# EXERCISE
Filter the listing and keep only the lines with the word "Казань".

----------------

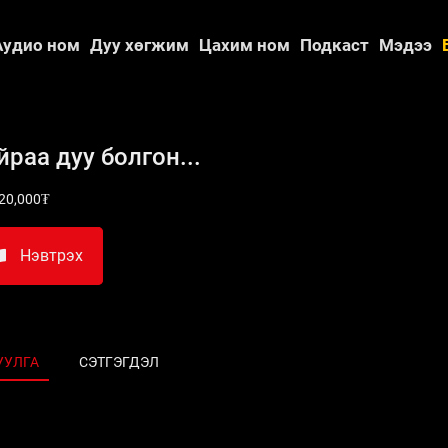
Аудио ном
Дуу хөгжим
Цахим ном
Подкаст
Мэдээ
йраа дуу болгон...
20,000₮
Нэвтрэх
УУЛГА
СЭТГЭГДЭЛ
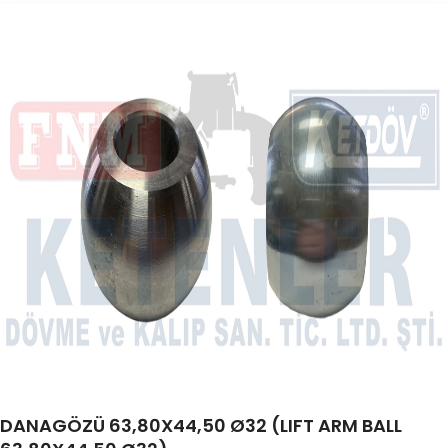
DANAGÖZÜ 63,80X44,50 Ø32 (LIFT ARM BALL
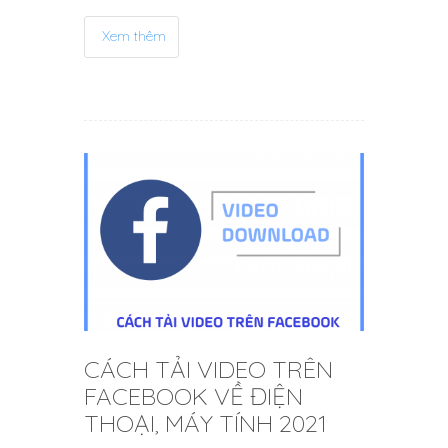
Xem thêm
CÁCH TẢI VIDEO TRÊN
FACEBOOK VỀ ĐIỆN
THOẠI, MÁY TÍNH 2021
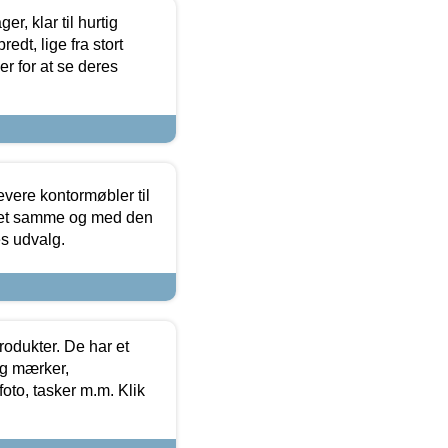
, klar til hurtig
edt, lige fra stort
er for at se deres
evere kontormøbler til
 det samme og med den
es udvalg.
rodukter. De har et
og mærker,
foto, tasker m.m. Klik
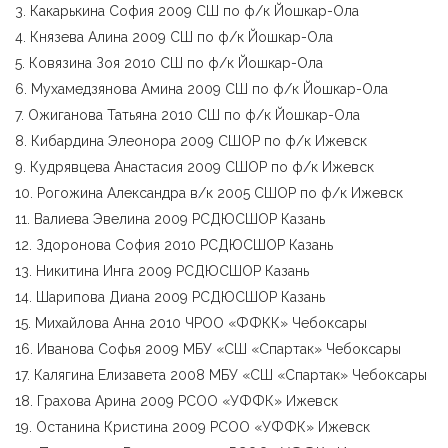
3. Какарькина София 2009 СШ по ф/к Йошкар-Ола
4. Князева Алина 2009 СШ по ф/к Йошкар-Ола
5. Ковязина Зоя 2010 СШ по ф/к Йошкар-Ола
6. Мухамедзянова Амина 2009 СШ по ф/к Йошкар-Ола
7. Ожиганова Татьяна 2010 СШ по ф/к Йошкар-Ола
8. Кибардина Элеонора 2009 СШОР по ф/к Ижевск
9. Кудрявцева Анастасия 2009 СШОР по ф/к Ижевск
10. Рогожина Александра в/к 2005 СШОР по ф/к Ижевск
11. Валиева Эвелина 2009 РСДЮСШОР Казань
12. Здоронова София 2010 РСДЮСШОР Казань
13. Никитина Инга 2009 РСДЮСШОР Казань
14. Шарипова Диана 2009 РСДЮСШОР Казань
15. Михайлова Анна 2010 ЧРОО «ФФКК» Чебоксары
16. Иванова Софья 2009 МБУ «СШ «Спартак» Чебоксары
17. Калягина Елизавета 2008 МБУ «СШ «Спартак» Чебоксары
18. Грахова Арина 2009 РСОО «УФФК» Ижевск
19. Останина Кристина 2009 РСОО «УФФК» Ижевск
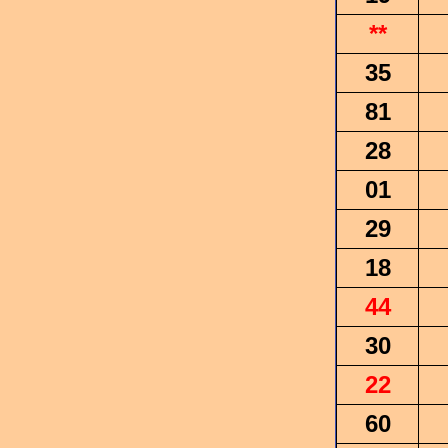
**
35
81
28
01
29
18
44
30
22
60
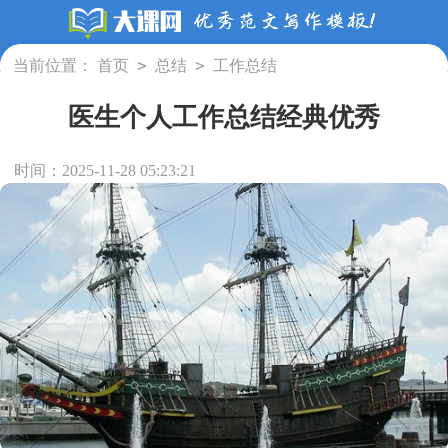
>
>
当前位置：
首页
总结
工作总结
医生个人工作总结经典优秀
时间：2025-11-28 05:23:21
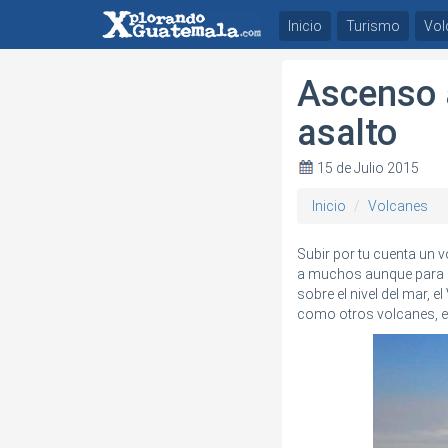
Inicio
Turismo
Vol
Ascenso a
asalto
15 de Julio 2015
Inicio
Volcanes
Subir por tu cuenta un 
a muchos aunque para e
sobre el nivel del mar, 
como otros volcanes, e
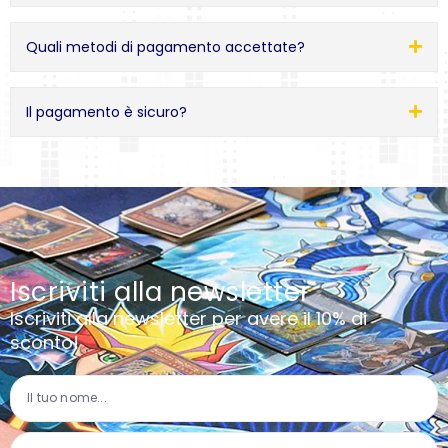
Quali metodi di pagamento accettate?
Il pagamento è sicuro?
Iscriviti alla newsletter
Iscriviti alla newsletter per avere il 10% di
sconto!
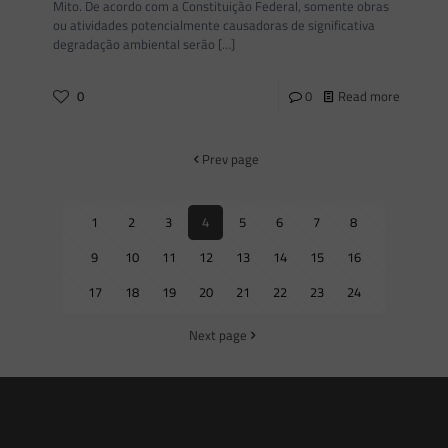
Mito. De acordo com a Constituição Federal, somente obras
ou atividades potencialmente causadoras de significativa
degradação ambiental serão
[…]
0
0
Read more
Prev page
1
2
3
4
5
6
7
8
9
10
11
12
13
14
15
16
17
18
19
20
21
22
23
24
Next page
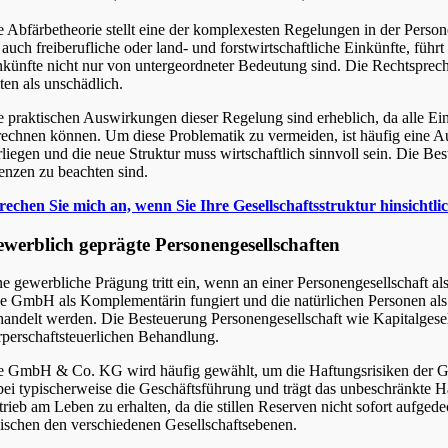
e Abfärbetheorie stellt eine der komplexesten Regelungen in der Perso
 auch freiberufliche oder land- und forstwirtschaftliche Einkünfte, führ
nkünfte nicht nur von untergeordneter Bedeutung sind. Die Rechtsprec
ten als unschädlich.
e praktischen Auswirkungen dieser Regelung sind erheblich, da alle E
rechnen können. Um diese Problematik zu vermeiden, ist häufig eine Aus
rliegen und die neue Struktur muss wirtschaftlich sinnvoll sein. Die Be
enzen zu beachten sind.
rechen Sie mich an, wenn Sie Ihre Gesellschaftsstruktur hinsich
werblich geprägte Personengesellschaften
ne gewerbliche Prägung tritt ein, wenn an einer Personengesellschaft als
ne GmbH als Komplementärin fungiert und die natürlichen Personen als 
handelt werden. Die Besteuerung Personengesellschaft wie Kapitalgesells
rperschaftsteuerlichen Behandlung.
e GmbH & Co. KG wird häufig gewählt, um die Haftungsrisiken der Ges
bei typischerweise die Geschäftsführung und trägt das unbeschränkte H
trieb am Leben zu erhalten, da die stillen Reserven nicht sofort auf
ischen den verschiedenen Gesellschaftsebenen.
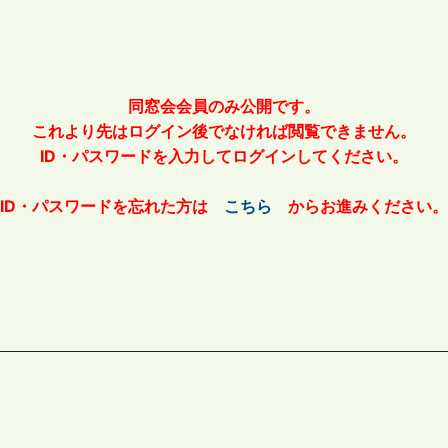
同窓会会員のみ公開です。
これより先はログイン後でなければ閲覧できません。
ID・パスワードを入力してログインしてください。
ID・パスワードを忘れた方は
こちら
からお進みください。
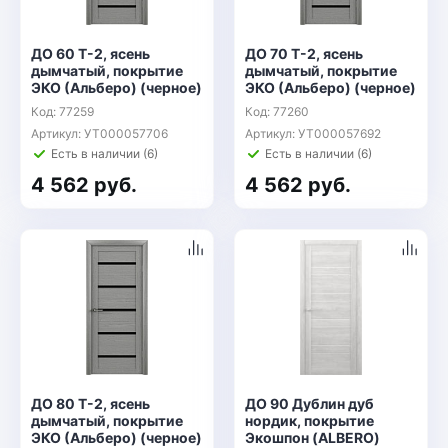
ДО 60 Т-2, ясень
ДО 70 Т-2, ясень
дымчатый, покрытие
дымчатый, покрытие
ЭКО (Альберо) (черное)
ЭКО (Альберо) (черное)
Код: 77259
Код: 77260
Артикул: УТ000057706
Артикул: УТ000057692
Есть в наличии (6)
Есть в наличии (6)
4 562 руб.
4 562 руб.
ДО 80 Т-2, ясень
ДО 90 Дублин дуб
дымчатый, покрытие
нордик, покрытие
ЭКО (Альберо) (черное)
Экошпон (ALBERO)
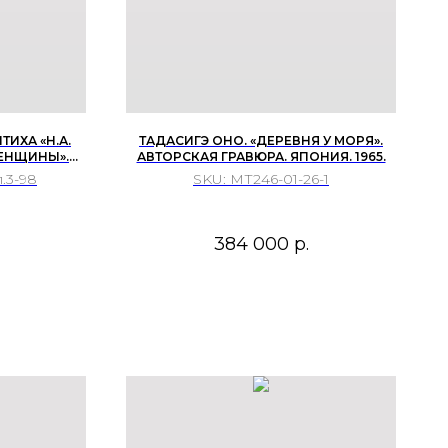
ПТИХА «Н.А.
ТАДАСИГЭ ОНО. «ДЕРЕВНЯ У МОРЯ».
ЖЕНЩИНЫ».
АВТОРСКАЯ ГРАВЮРА. ЯПОНИЯ. 1965.
, ПОСЛЕДНЯЯ
.3-98
SKU:
МТ246-01-26-1
384 000
р.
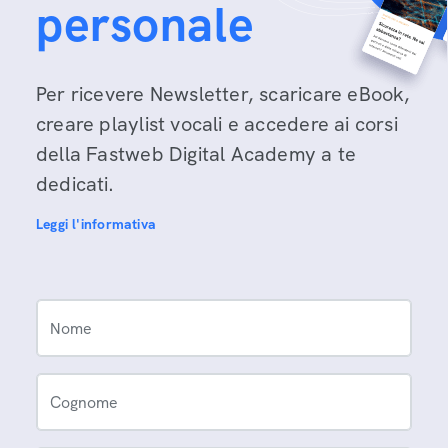
personale
Per ricevere Newsletter, scaricare eBook,
creare playlist vocali e accedere ai corsi
della Fastweb Digital Academy a te
dedicati.
Leggi l'informativa
Nome
Cognome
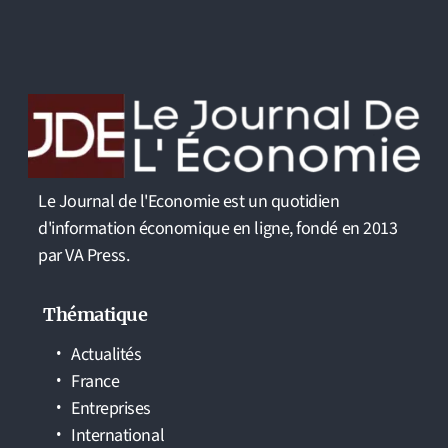
Le Journal de l'Economie est un quotidien
d'information économique en ligne, fondé en 2013
par VA Press.
Thématique
Actualités
France
Entreprises
International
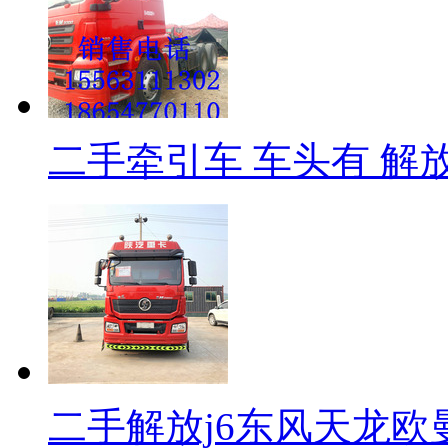
二手牵引车 车头有 解放
二手解放j6东风天龙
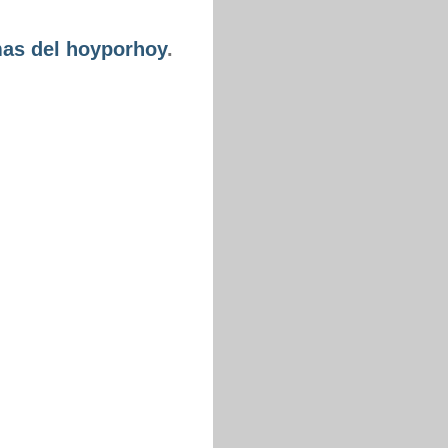
as del hoyporhoy
.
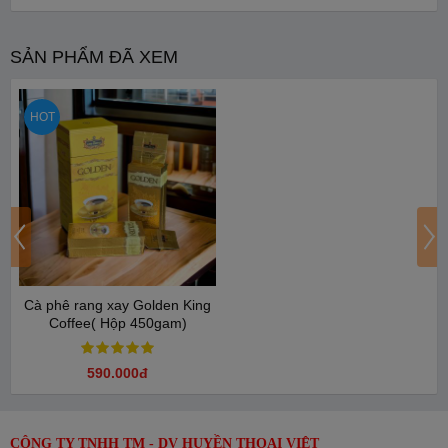
King Coffee Golden 500gram
Hộp Cà phê King Coffee
SẢN PHẨM ĐÃ XEM
HOT
Cà phê rang xay Golden King
Coffee( Hộp 450gam)
590.000đ
CÔNG TY TNHH TM - DV HUYỀN THOẠI VIỆT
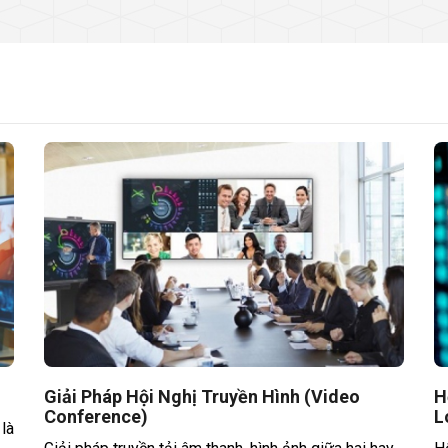
Giải Pháp Hội Nghị Truyền Hình (Video
H
Conference)
L
là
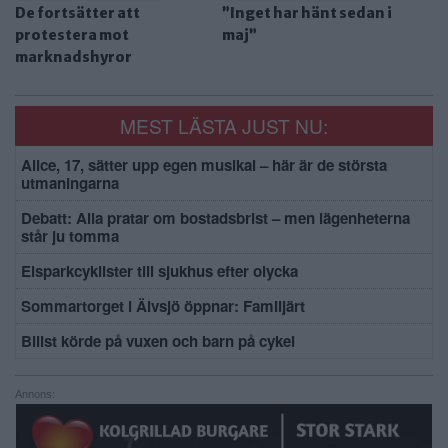
De fortsätter att
”Inget har hänt sedan i
protestera mot
maj”
marknadshyror
MEST LÄSTA JUST NU:
Alice, 17, sätter upp egen musikal – här är de största
utmaningarna
Debatt: Alla pratar om bostadsbrist – men lägenheterna
står ju tomma
Elsparkcyklister till sjukhus efter olycka
Sommartorget i Älvsjö öppnar: Familjärt
Bilist körde på vuxen och barn på cykel
Annons:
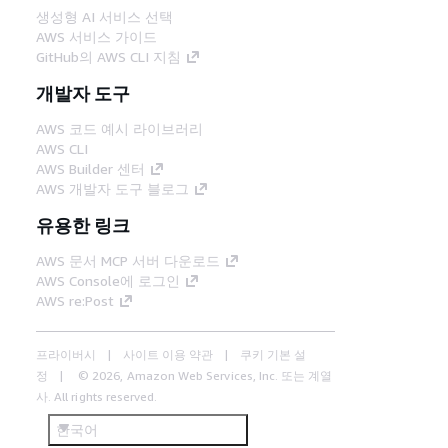
생성형 AI 서비스 선택
AWS 서비스 가이드
GitHub의 AWS CLI 지침
개발자 도구
AWS 코드 예시 라이브러리
AWS CLI
AWS Builder 센터
AWS 개발자 도구 블로그
유용한 링크
AWS 문서 MCP 서버 다운로드
AWS Console에 로그인
AWS re:Post
프라이버시
사이트 이용 약관
쿠키 기본 설
정
© 2026, Amazon Web Services, Inc. 또는 계열
사. All rights reserved.
한국어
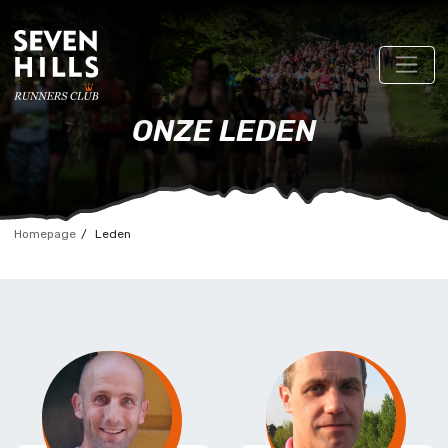
ONZE LEDEN
Homepage
Leden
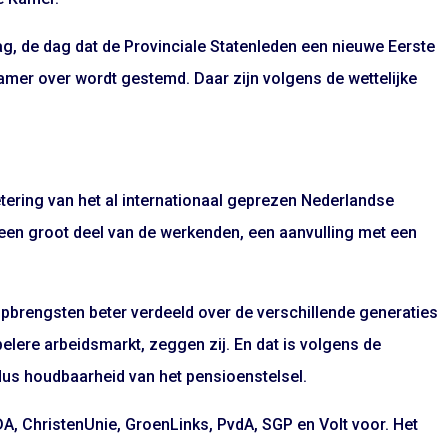
ag, de dag dat de Provinciale Statenleden een nieuwe Eerste
amer over wordt gestemd. Daar zijn volgens de wettelijke
ering van het al internationaal geprezen Nederlandse
 een groot deel van de werkenden, een aanvulling met een
opbrengsten beter verdeeld over de verschillende generaties
elere arbeidsmarkt, zeggen zij. En dat is volgens de
 dus houdbaarheid van het pensioenstelsel.
, ChristenUnie, GroenLinks, PvdA, SGP en Volt voor. Het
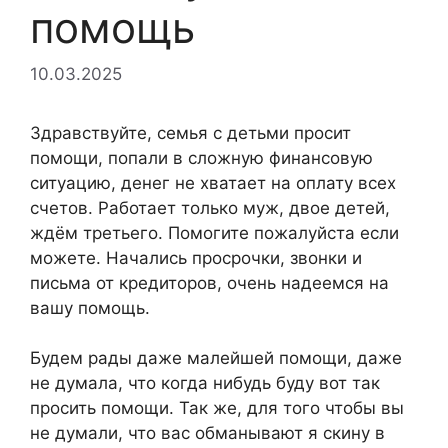
помощь
10.03.2025
Здравствуйте, семья с детьми просит
помощи, попали в сложную финансовую
ситуацию, денег не хватает на оплату всех
счетов. Работает только муж, двое детей,
ждём третьего. Помогите пожалуйста если
можете. Начались просрочки, звонки и
письма от кредиторов, очень надеемся на
вашу помощь.
Будем рады даже малейшей помощи, даже
не думала, что когда нибудь буду вот так
просить помощи. Так же, для того чтобы вы
не думали, что вас обманывают я скину в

----------------

# EXERCISE RESULT
11. Валиева Эвелина 2009 РСДЮСШОР Казань
12. Здоронова София 2010 РСДЮСШОР Казань
13. Никитина Инга 2009 РСДЮСШОР Казань
14. Шарипова Диана 2009 РСДЮСШОР Казань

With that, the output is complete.